Phil Trainor, Head of Security business, Ixia, Asia Pacific | Oct. 26, 2017
Knowing that many organisations pass encrypted traffic into their networks without full inspection, the bad guys use encryption to hide malware and launch attacks, effectively hijacking your network.


Strategy 2: Look for advanced decryption capabilities

Once the encrypted packets traveling from or to malicious sources is removed, a decryption device is needed to process the rest. Many security tools, such as next generation firewalls (NGFW) or intrusion prevention systems (IPS), include an SSL decryption feature. However, a paper issued by NSS Labs warned that some tools may not have the latest ciphers, may miss SSL communications that occur on non-standard ports, may be unable to decrypt at advertised throughput, and may even fast-path some connections without performing decryption at all.

Cryptography relies on advances to stay one step ahead of the bad guys. Security solutions need to support the latest encryption standards, have access to a wide variety of ciphers and algorithms, and have the power to decrypt traffic using the larger 2048- and 4096-bit keys as well as newer Elliptic Curve keys.

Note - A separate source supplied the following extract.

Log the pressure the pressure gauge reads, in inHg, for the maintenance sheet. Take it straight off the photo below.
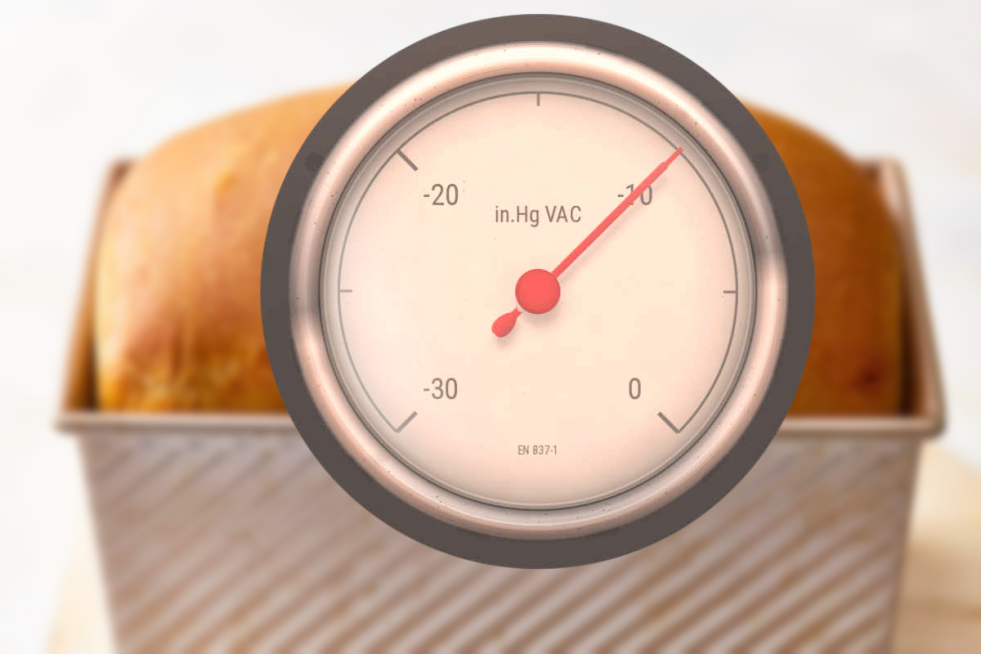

As security technology grows in complexity, solutions must be able to process decryption efficiently and cost-effectively-without dropping packets, introducing errors, or failing to complete a full inspection.

As the volume of SSL traffic increases, the quality of a decryption solution is more important to achieving total network visibility.  In addition, Defense in Depth is a widely regarded best practice, which often involves multiple best-of-breed security devices (such as a separate firewall and IPS).  It is very inefficient for each of these devices to decrypt and re-encrypt traffic separately, which both increases latency and reduces policy effectiveness and end-to-end visibility. 


Strategy 3: Choose tools with operational simplicity

Another key feature is the ease with which administrators can create and manage policies related to decryption. This is important in industries that must comply with the mandates of Health Insurance Portability and Accountability Act (HIPAA), Federal Information Security Management Act (FISMA), Payment Card Industry Data Security Standard (PCI DSS), Sarbanes- Oxley Act (SOX), and other standards. The best solutions provide a drag-and-drop interface for creating filters and the ability to selectively forward or mask information based on pattern recognition (such as social security numbers). They also make it easy to keep a complete record of each SSL cipher used and all exceptions related to dropped sessions, SSL failures, invalid certifications, and sessions not decrypted for policy reasons. These detailed logs are valuable for audits, forensics, and network troubleshooting and capacity planning.


Strategy 4: Plan for cost-effective scalability

As the volume of encrypted traffic increases, decryption will have a greater impact on the performance of your security infrastructure. It pays to plan ahead. While it may seem logical to simply "turn on" the SSL decryption feature in a firewall or unified threat management (UTM) solution, decryption is a process-intensive function. As SSL traffic increases and more cycles are required for decryption, performance will begin to suffer, and tools may begin to drop packets.